Increases in serum potassium >5.5 meq/L were infrequent in patients with essential hypertension treated with Rasilez alone (0.9% compared to 0.6% with placebo). However, when used in combination with an angiotensin-converting enzyme inhibitor (ACEI) in a diabetic population increases in serum potassium were more frequent (5.5%) and routine monitoring of electrolytes and renal function is indicated in this population.
Serum Uric Acid
Aliskiren monotherapy produced small median increases in serum uric acid levels (about 6 µmol/L) while HCTZ produced larger increases (about 30 µmol/L). The combination of aliskiren with HCTZ appears to be additive (about a 40 µmol/L increase). The increases in uric acid appear to lead to slight increases in uric acid-related AEs: elevated uric acid (0.4% vs. 0.1%), gout (0.2% vs. 0.1%), and renal stones (0.2% vs. 0%).

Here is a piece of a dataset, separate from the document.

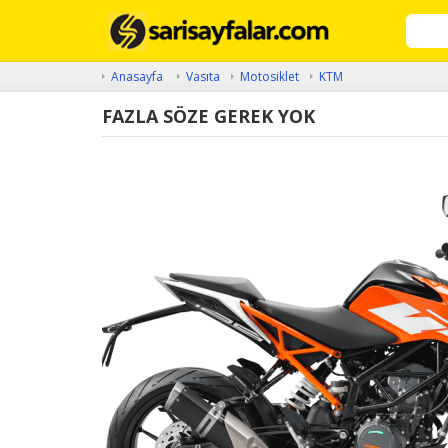
Anasayfa
Vasıta
Motosiklet
KTM
FAZLA SÖZE GEREK YOK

Increases in creatine kinase of >300% were recorded in about 1% of aliskiren monotherapy patients vs. 0.5% of placebo patients. Five cases of creatine kinase rises, three leading to discontinuation and one diagnosed as subclinical rhabdomyolysis and another as myositis, were reported as adverse events with aliskiren use in the clinical trials. No cases were associated with renal dysfunction.

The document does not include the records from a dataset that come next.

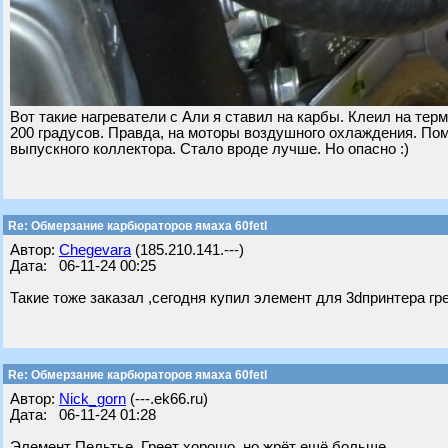
Вот такие нагреватели с Али я ставил на карбы. Клеил на терм
200 градусов. Правда, на моторы воздушного охлаждения. Помо
выпускного коллектора. Стало вроде лучше. Но опасно :)
Re: Обмерзание карбюраторов ямаха 60fetl
Автор:
Chegevara
(185.210.141.---)
Дата: 06-11-24 00:25
Такие тоже заказал ,сегодня купил элемент для 3dпринтера гре
Re: Обмерзание карбюраторов ямаха 60fetl
Автор:
Nick_gorn
(---.ek66.ru)
Дата: 06-11-24 01:28
Элемент Пельтье. Греет хорошо, но жрёт ещё больше.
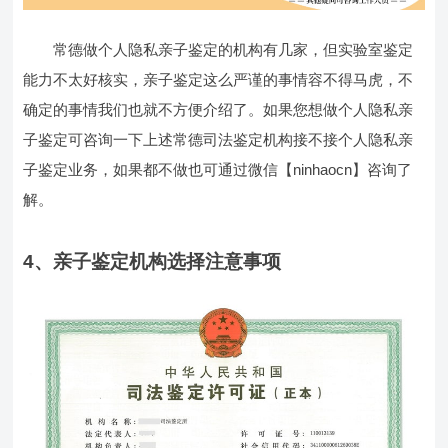
常德做个人隐私亲子鉴定的机构有几家，但实验室鉴定
能力不太好核实，亲子鉴定这么严谨的事情容不得马虎，不
确定的事情我们也就不方便介绍了。如果您想做个人隐私亲
子鉴定可咨询一下上述常德司法鉴定机构接不接个人隐私亲
子鉴定业务，如果都不做也可通过微信【ninhaocn】咨询了
解。
4、亲子鉴定机构选择注意事项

Limited data are available related to overdosage in humans. The most likely manifestation of overdosage would be hypotension. If symptomatic hypotension should occur, supportive treatment should be initiated.
Dosage and Administration
The usual recommended starting dose of Rasilez® (aliskiren) is 150 mg once daily. In patients whose blood pressure is not adequately controlled, the daily dose may be increased to 300 mg. Doses above 300 mg did not give an increased blood pressure response but increased the rate of diarrhea. The antihypertensive effect of a given dose is substantially attained (85%-90%) by 2 weeks. Rasilez may be administered with other antihypertensive agents. Most exposure to date is with diuretics and an angiotensin receptor blocker (valsartan) and the drugs together have a greater effect at their maximum recommended doses than either drug alone. It is not known whether additive effects are present when aliskiren is used with angiotensin-converting enzyme inhibitors or beta blockers. No initial dosage adjustment is required in elderly patients, for patients with mild-to-severe renal impairment, or for patients with mild-to-severe hepatic insufficiency. Care should be exercised when dosing Rasilez in patients with severe renal impairment, as clinical experience with such patients is limited. Patients should establish a routine pattern for taking Rasilez with regard to meals. High fat meals decrease absorption substantially (see Absorption and Distribution).
150 mg and 300 mg
Aliskiren, the active component of Rasilez® Tablets, is an orally active, nonpeptide, potent renin inhibitor. Aliskiren is present in Rasilez Tablets as its hemifumarate salt. Aliskiren hemifumarate is chemically described as (2S,4S,5S,7S)-N-(2-Carbamoyl-2-methylpropyl)-5-amino-4-hydroxy-2,7-diisopropyl -8-[4-methoxy-3-(3-methoxypropoxy)phenyl]-octanamide hemifumarate.
Molecular formula: C30H53N3O6 • 0.5 C4H4O4
Aliskiren hemifumarate is a white to slightly yellowish crystalline powder with a molecular weight of 609.8 (free base- 551.8). It is soluble in phosphate buffer, n-Octanol, and highly soluble in water.
Rasilez is available for oral administration as film-coated tablets containing 150 mg, and 300 mg of aliskiren base and the following inactive ingredients: colloidal silicon dioxide, crospovidone, hypromellose, iron oxide colorants, magnesium stearate, microcrystalline cellulose, polyethylene glycol, povidone, talc, and titanium dioxide.